- Schriftelijke opdracht: Neem uit het artikel over investeren in start-ups letterlijk het deel over dat opent met de woorden waarin "Is er een nieuwe" staat en sluit met "via hun smartphone.".

- Tekstgedeelte:
▼
Frank Maene (Volta Ventures) over investeren in start-ups: ‘Het is altijd een werk van bloed, zweet en tranen’

FRANK MAENE "Eigenlijk weten we niet goed in welk bedrijf we investeren. We investeren in een team en de rest kan nog compleet veranderen." © .
Stijn Fockedey
Stijn Fockedey Hoofdredacteur a.i.

55 miljoen euro, dat heeft Frank Maene van het investeringsfonds Volta Ventures te verdelen onder start-ups. Maar wie een deel van dat geld wil, moet goed voorbereid zijn. “Op voorhand weten we dat de helft van onze investeringen mislukt. We moeten dus wel hoog mikken. Helaas is de kwaliteit van de dossiers niet altijd even hoog.”

Dit jaar ziet Volta Ventures zo’n 2000 dossiers passeren, van uitgewerkte businessplannen tot ideeën op een bierviltje. Het investeringsfonds voor jonge internet- en softwarebedrijven is bijzonder kieskeurig. Dat lijkt overbodig, want Volta kan over een kapitaal beschikken van 55 miljoen euro, grotendeels van het Europees Investeringsfonds en PMV. Maar ook deels opgehaald bij vermogende Belgen als Marc Coucke en techondernemers als Michel Akkermans (ex-Clear2Pay). Sinds de start bijna anderhalf jaar geleden stopte het geld in slechts vijf bedrijven. Deze week kondigt het een zesde investering aan, in het Antwerpse Flavr (Antwerpse startup Flavr haalt 450.000 euro op ).

De lat ligt hoog omdat Volta de investeringen idealiter tienmaal wil terugverdienen, of dat startups die ambitie moeten hebben om zo waardevol te worden. “Dat is noodzakelijk”, zegt Frank Maene die samen met Filip Vandamme (ex-Barco) de dagelijkse leiding heeft over het fonds. “We moeten hoog mikken. Op voorhand weten we dat wellicht de helft van onze bedrijven mislukt. Onlangs hebben we er al een moeten afschrijven, het Nederlandse Looklive. De markt was er gewoon niet. Onze ambities zijn overigens nog vrij realistisch voor een fonds dat in een vroege fase investeert. In Silicon Valley willen ze hun investering meestal honderd keer terugverdienen.”

In de VS is er regelmatig kritiek op techinvesteerders. Ze apen elkaar na en blazen zo de waardering van bedrijven op.

Maene: “Dat was zo aan het einde van de jaren negentig, nu is er van een zwaar opbod weinig sprake. Er zijn natuurlijk wel golven. Big data, drones, software-as-a-service waren een tijdje populair. Nu staat alles rond healthtech op nummer één. Maar met die golven zijn we niet echt bezig. Eigenlijk weten we niet goed in welk bedrijf we investeren. We investeren in een team en de rest kan nog compleet veranderen. De starters voeden ons op, we hebben niet de pretentie te weten wat de volgende golf zal zijn. Maar wie mij een e-mail stuurt met ‘Ik ben de volgende Facebook’, krijgt zelfs geen afspraak. Die weet niet waarover hij het heeft.”

Is er een nieuwe internetbubbel?

Maene: “De context is compleet anders. In 2000 waren er 300 miljoen internetgebruikers. Nu zijn het er drie miljard en ze kunnen voortdurend online zijn via hun smartphone.
▲
- Gegevensrijen:
▼
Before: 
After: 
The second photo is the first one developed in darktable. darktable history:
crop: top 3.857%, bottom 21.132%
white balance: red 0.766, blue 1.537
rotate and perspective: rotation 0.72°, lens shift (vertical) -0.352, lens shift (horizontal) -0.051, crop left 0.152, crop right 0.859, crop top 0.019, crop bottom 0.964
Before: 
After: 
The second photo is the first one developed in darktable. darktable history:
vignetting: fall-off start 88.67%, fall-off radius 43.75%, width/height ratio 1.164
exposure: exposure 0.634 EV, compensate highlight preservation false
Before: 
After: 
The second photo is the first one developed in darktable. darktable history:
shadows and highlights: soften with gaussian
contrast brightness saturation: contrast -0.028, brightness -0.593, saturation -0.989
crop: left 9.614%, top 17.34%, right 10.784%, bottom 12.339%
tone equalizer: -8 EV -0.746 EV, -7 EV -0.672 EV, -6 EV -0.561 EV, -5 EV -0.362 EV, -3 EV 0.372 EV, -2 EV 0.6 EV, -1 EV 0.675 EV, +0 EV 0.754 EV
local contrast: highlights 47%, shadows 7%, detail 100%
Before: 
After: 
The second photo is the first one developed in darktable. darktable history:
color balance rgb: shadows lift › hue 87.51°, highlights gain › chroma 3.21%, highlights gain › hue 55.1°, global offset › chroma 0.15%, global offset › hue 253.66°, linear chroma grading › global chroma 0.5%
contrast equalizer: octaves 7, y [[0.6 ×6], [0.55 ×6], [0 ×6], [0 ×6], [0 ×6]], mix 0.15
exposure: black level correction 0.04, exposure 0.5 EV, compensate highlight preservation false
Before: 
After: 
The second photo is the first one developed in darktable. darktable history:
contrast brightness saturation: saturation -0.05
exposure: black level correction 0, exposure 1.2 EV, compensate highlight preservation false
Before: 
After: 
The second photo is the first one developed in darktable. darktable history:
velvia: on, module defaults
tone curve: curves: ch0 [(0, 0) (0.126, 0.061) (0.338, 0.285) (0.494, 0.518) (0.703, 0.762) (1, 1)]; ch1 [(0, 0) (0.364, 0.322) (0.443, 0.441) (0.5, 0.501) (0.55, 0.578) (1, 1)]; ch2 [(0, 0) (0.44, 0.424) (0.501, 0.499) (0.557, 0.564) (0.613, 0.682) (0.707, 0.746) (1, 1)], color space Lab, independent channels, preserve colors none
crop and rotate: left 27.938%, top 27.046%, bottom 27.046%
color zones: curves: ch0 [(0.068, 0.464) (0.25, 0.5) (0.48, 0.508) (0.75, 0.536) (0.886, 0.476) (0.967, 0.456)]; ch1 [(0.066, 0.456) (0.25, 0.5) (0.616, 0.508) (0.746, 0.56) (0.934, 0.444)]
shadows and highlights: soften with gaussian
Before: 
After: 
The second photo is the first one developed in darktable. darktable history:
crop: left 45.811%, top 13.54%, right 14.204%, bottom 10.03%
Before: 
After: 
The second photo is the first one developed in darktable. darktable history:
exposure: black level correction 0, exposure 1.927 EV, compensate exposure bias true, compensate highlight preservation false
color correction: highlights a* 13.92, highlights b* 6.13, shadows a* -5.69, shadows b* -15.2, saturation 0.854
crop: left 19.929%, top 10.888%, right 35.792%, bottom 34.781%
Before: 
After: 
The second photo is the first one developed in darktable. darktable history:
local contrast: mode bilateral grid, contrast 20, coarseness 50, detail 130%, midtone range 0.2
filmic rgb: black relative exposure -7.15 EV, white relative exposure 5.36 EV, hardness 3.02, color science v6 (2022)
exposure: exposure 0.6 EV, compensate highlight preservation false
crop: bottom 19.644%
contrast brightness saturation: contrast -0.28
▲
- Uitwerking opdracht:
Is er een nieuwe internetbubbel?

Maene: “De context is compleet anders. In 2000 waren er 300 miljoen internetgebruikers. Nu zijn het er drie miljard en ze kunnen voortdurend online zijn via hun smartphone.